The legal basis for the required processing of applications within the framework of a possible creation of an employment relationship is Section 26 BDSG [German Federal Data Protection Act]; Art. 6 Para. 1 Clause 1 point. b GDPR)

Provided that and insofar as we have been given consent to pass on the data or store it for a longer period of time, the legal basis is Art. 6 Para. 1 Clause 1 point. a GDPR; Section 26 Para. 2 BDSG [German Federal Data Protection Act].

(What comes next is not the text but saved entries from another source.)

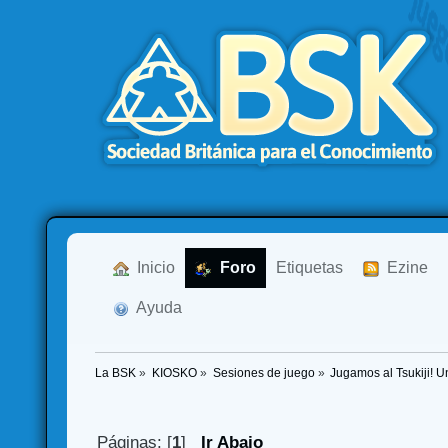
  Inicio
  Foro
Etiquetas
  Ezine
  Ayuda
La BSK
»
KIOSKO
»
Sesiones de juego
»
Jugamos al Tsukiji! 
Páginas: [
1
]
Ir Abajo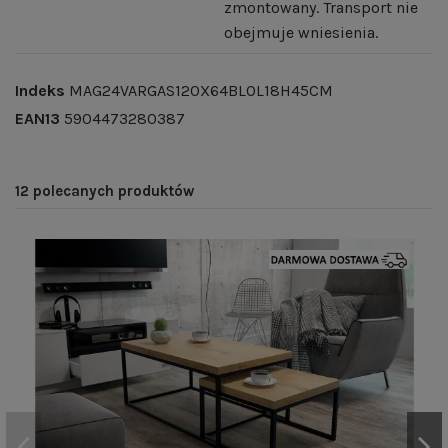
zmontowany. Transport nie
obejmuje wniesienia.
Indeks
MAG24VARGAS120X64BLOL18H45CM
EAN13
5904473280387
12 polecanych produktów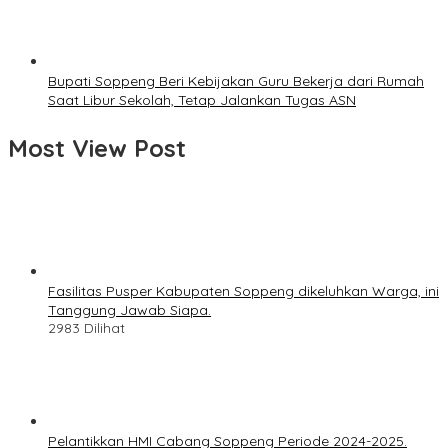
Bupati Soppeng Beri Kebijakan Guru Bekerja dari Rumah
Saat Libur Sekolah, Tetap Jalankan Tugas ASN
Most View Post
Fasilitas Pusper Kabupaten Soppeng dikeluhkan Warga, ini
Tanggung Jawab Siapa.
2983 Dilihat
Pelantikkan HMI Cabang Soppeng Periode 2024-2025.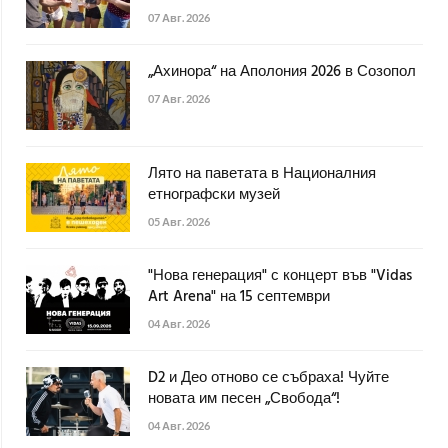
07 Авг. 2026
„Ахинора“ на Аполония 2026 в Созопол
07 Авг. 2026
Лято на паветата в Националния
етнографски музей
05 Авг. 2026
"Нова генерация" с концерт във "Vidas
Art Arena" на 15 септември
04 Авг. 2026
D2 и Део отново се събраха! Чуйте
новата им песен „Свобода“!
04 Авг. 2026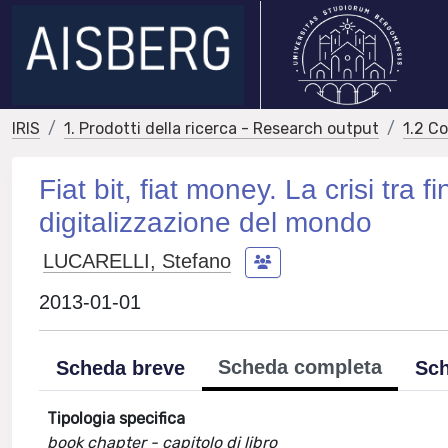
IRIS
1. Prodotti della ricerca - Research output
1.2 C
Fiat bit, fiat money. La crisi tra 
digitalizzazione del mondo
LUCARELLI, Stefano
2013-01-01
Scheda completa
Scheda breve
Sch
Tipologia specifica
book chapter - capitolo di libro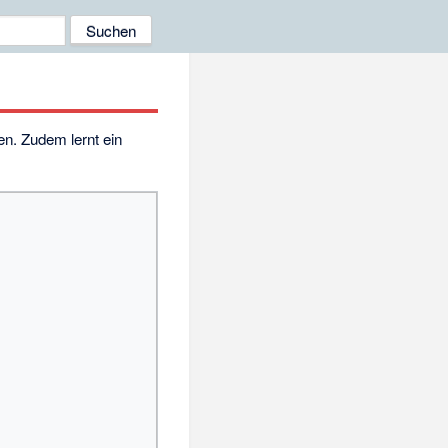
en. Zudem lernt ein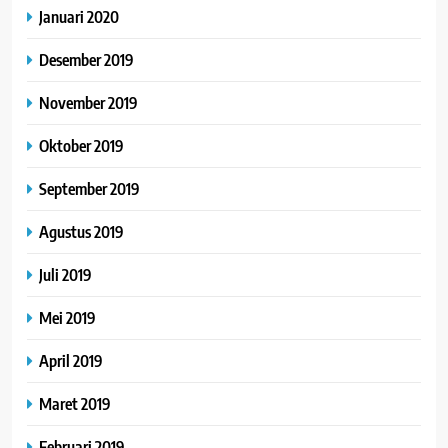
Januari 2020
Desember 2019
November 2019
Oktober 2019
September 2019
Agustus 2019
Juli 2019
Mei 2019
April 2019
Maret 2019
Februari 2019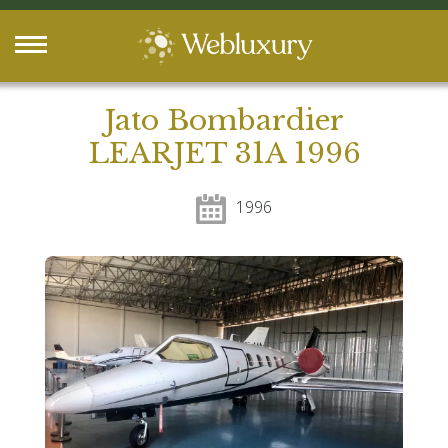
Jato Bombardier
LEARJET 31A 1996
1996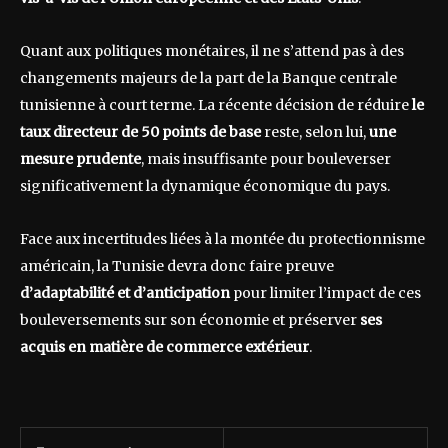
Quant aux politiques monétaires, il ne s’attend pas à des
changements majeurs de la part de la Banque centrale
tunisienne à court terme. La récente décision de réduire
le
taux directeur de 50 points de base
reste, selon lui,
une
mesure prudente
, mais insuffisante pour bouleverser
significativement la dynamique économique du pays.
Face aux incertitudes liées à la montée du protectionnisme
américain, la Tunisie devra donc faire preuve
d’adaptabilité et d’anticipation
pour limiter l’impact de ces
bouleversements sur son économie et préserver
ses
acquis en matière de commerce extérieur
.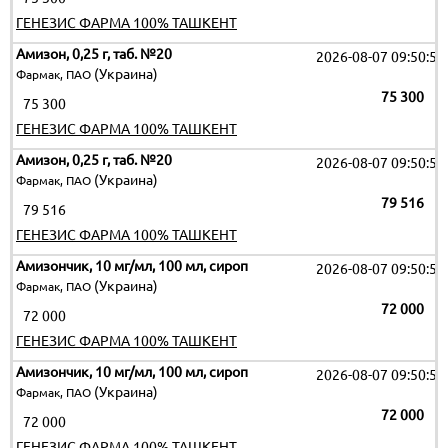
ГЕНЕЗИС ФАРМА 100% ТАШКЕНТ
Амизон, 0,25 г, таб. №20
2026-08-07 09:50:51
(Украина)
Фармак, ПАО
75 300
75 300
ГЕНЕЗИС ФАРМА 100% ТАШКЕНТ
Амизон, 0,25 г, таб. №20
2026-08-07 09:50:51
(Украина)
Фармак, ПАО
79 516
79 516
ГЕНЕЗИС ФАРМА 100% ТАШКЕНТ
Амизончик, 10 мг/мл, 100 мл, сироп
2026-08-07 09:50:51
(Украина)
Фармак, ПАО
72 000
72 000
ГЕНЕЗИС ФАРМА 100% ТАШКЕНТ
Амизончик, 10 мг/мл, 100 мл, сироп
2026-08-07 09:50:51
(Украина)
Фармак, ПАО
72 000
72 000
ГЕНЕЗИС ФАРМА 100% ТАШКЕНТ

2. Active recruiting – Identification of potential applicants
We process the data of persons that was made accessible by them in publicly accessible sources for professional self-presentation and professional exchange, in particular on platforms such as XING or LinkedIn, to bring our company to the attention of potentially interested parties (persons concerned) and, where appropriate, to motivate them to apply for a position with us.
If any persons appear particularly suitable when looking through this data and if it is apparent that the person may want to be contacted for an adequate job offer, we contact the person.
In doing so, we process the following categories of data, provided that and insofar as it is listed by the data subject on the aforementioned platforms:

• Personal master data (first names, surname, name affixes, date of birth/age)
• Contact data (private address, phone numbers, email address)
• Suitability data (information about knowledge and skills, qualifications, assessments)
• Information freely provided by the person concerned

The data is only processed within the company by the bodies and persons required as part of the processing (e.g. executive management, HR department, specialised department). If we involve third parties in the processing and if the data of data subjects is processed by them (e.g. recruitment consultants), this is only done within the scope of a job processing contract.
If no reply is received from the data subject, the data is erased after 6 months at the latest. When going through our application procedure, we refer to the relevant privacy policies about the processing involved.
The legal basis for the processing is Art. 6 Para. 1 Clause 1 point. f GDPR. Our legitimate interest is hiring suitable employees for the company.